Muhammet Ruzgar, 5, is carried out by rescuers from the site of a damaged building, following an earthquake in Hatay, Turkey, February 7, 2023. REUTERS/Umit Bektas
By Mehmet Emin Caliskan, Ece Toksabay and Huseyin Hayatsever
ANTAKYA, Turkey (Reuters) – “They’re making noises but nobody is coming,” Deniz cried out, holding his hands to his head as he railed against the lack of efforts to rescue those trapped under rubble after a powerful earthquake killed thousands in Turkey and Syria.
Desperate screams for help could be heard from those trapped in collapsed buildings in the Mediterranean coastal province of Hatay where people tried to keep warm around bonfires in cold rainy weather.
Hatay, which borders northwest Syria, is the worst-hit province in Turkey with at least 872 people killed. Residents complained of inadequate emergency response and rescue workers said they have struggled to get equipment.
Deniz cried as he pointed to a destroyed building in which his mother and father were stuck, awaiting emergency workers.
“We’re devastated, we’re devastated. My God!” he said. “They’re calling out. They’re saying, ‘Save us,’ but we can’t save them. How are we going to save them? There has been nobody since the morning.”
Rescue workers have struggled to cope with the scale of destruction across southern Turkey and northwest Syria, with the total death toll rising above 5,000 on Tuesday morning.
Turkey’s Disaster and Emergency Management Authority (AFAD) has said 13,740 search and rescue personnel have been deployed to the quake region, but the level of damage is huge with nearly 6,000 buildings destroyed in southern Turkey.
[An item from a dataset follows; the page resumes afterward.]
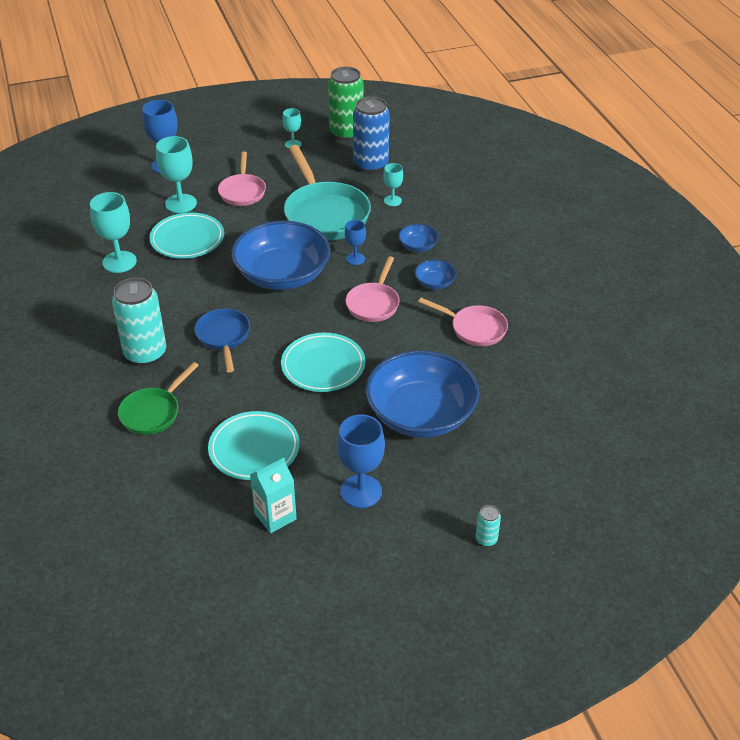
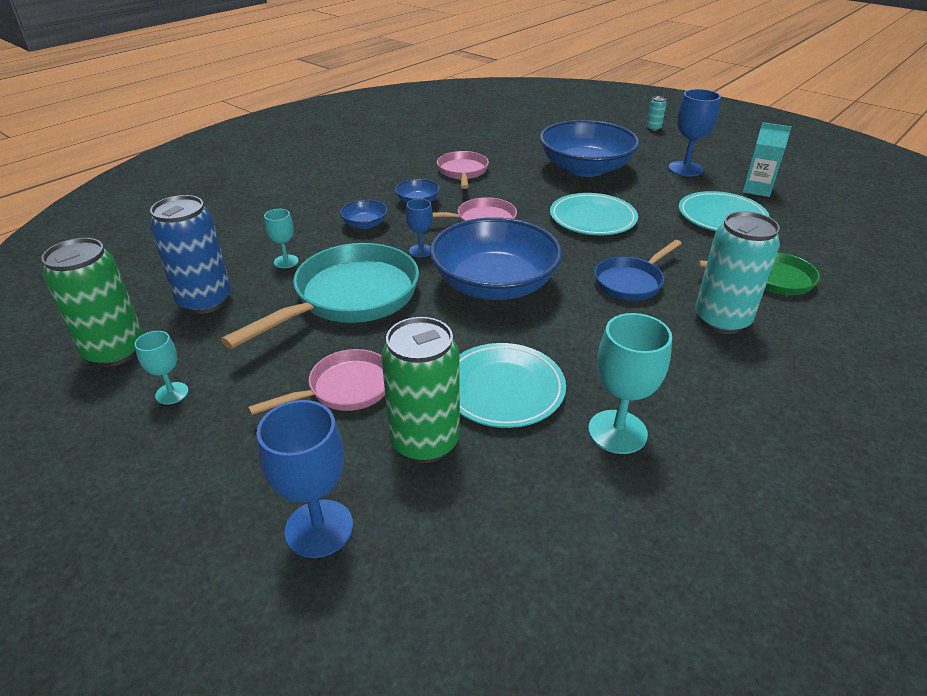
camera: 120 degrees left, 5 degrees down
(180, 203) = (425, 442): turquoise goblet -> green can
In Hatay alone, more than 1,200 buildings have been destroyed, Health Minister Fahrettin Koca said.
Rescue teams in the province complained about a lack of equipment, while people on the road stopped cars and asked for any tools to help remove the rubble.
The government declared a “level 4 alarm” after the quake struck, calling for international assistance, but has not declared a state of emergency that would lead to mass mobilisation of the military.
In Hatay’s provincial capital of Antakya, where 10-storey buildings had crumbled on to the streets, Reuters journalists saw rescue work being carried out at one of the dozens of mounds of rubble.
“There are no emergency workers, no soldiers. Nobody. This is a neglected place,” said one man, who had travelled to Hatay from Ankara after managing to pull out a woman from the wreckage of a building on his own.
“This is a human life. What can you do when you hear a sound of life?” said the man, who declined to be named, as the woman received medical attention in a car.
The southern province of Hatay hosts more than 400,000 Syrians, mostly refugees from the country’s nearly 12-year civil war, according to the Turkish Interior Ministry.